Conducting a $\chi^2$ test is totally appropriate. Your last sentence:
My initial thought was to do a chi squared test of homogeneity, but such a test would be punished as the number of images increases, whereas it seems intuitively that my chosen test should become more powerful the more images I use.
can be interpreted a few different ways. One way to do the test would be to have, say 30 subjects conduct your experiment. Then simply bin the observations into either A or B. Which would result in the table.
A B
-------
100 200
The expected number for each bin would be $n \cdot 0.5 = 300 \cdot 0.5 = 150$, and so we see that (in R code), this example one would reject the null where each bin has equal probability.
dat <- c(100,200)
chisq.test(dat)
Conducting this test would be more powerful if you gave the same number of subjects more images. Another way to conduct the test though would be to create a 10 by 2 table, where each row is for a different image. e.g.:
Image A B
--------------
1 6 4
2 etc...
3
4
5
6
7
8
9
10
This approach has the advantage that you can examine the residuals from the table and see if any particular image is more likely to be classified into the A or B category. Since you fix the number of images shown, to correspond to the conservative rule of thumb that the expected value for any cell should be at least 5, all you need to do is to conduct your experiment on at least ten people. I'm not sure if this approach gains power to reject the null with more images, as you are adding rows to the table - it would take more investigation. (I would guess no for a very low number of people, but after say 20 people I would guess more images does increase the power.) You may also consider Fisher's exact test on such a table (although I presume the test statistic would need to be estimated via simulation).

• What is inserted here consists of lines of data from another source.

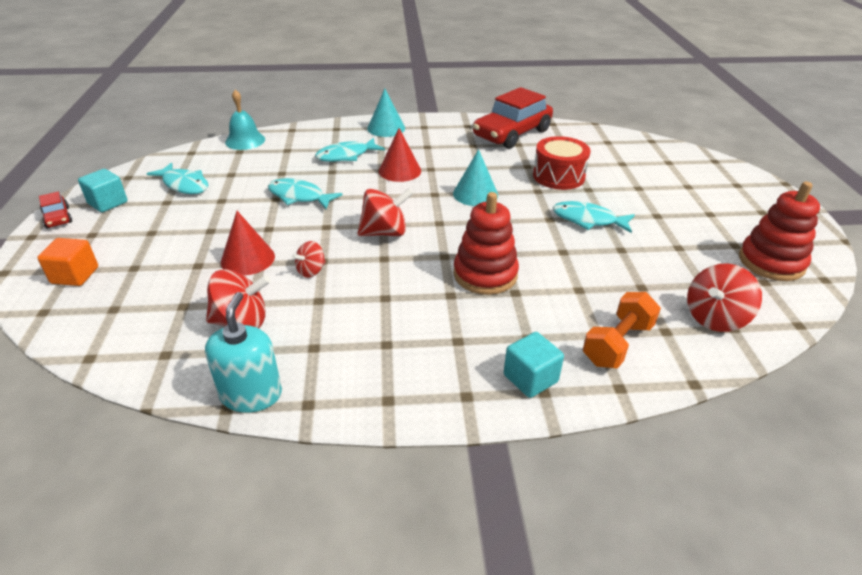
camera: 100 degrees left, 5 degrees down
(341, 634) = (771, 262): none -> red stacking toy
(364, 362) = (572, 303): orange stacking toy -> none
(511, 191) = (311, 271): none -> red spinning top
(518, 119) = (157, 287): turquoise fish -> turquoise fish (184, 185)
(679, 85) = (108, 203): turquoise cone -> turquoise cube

You can do the same type of "x by 2" table for people as well, in which case each row is a person. This has the same exploratory advantage in which you can see if any persons are more likely to classify images in the A or B category. This approach will increase in power with the more images you show to persons. And finally you may consider a logistic regression model predicting the categories based on individual or image random effects. This last suggestion requires the largest sample size, but gains in power both when increasing persons and increasing images.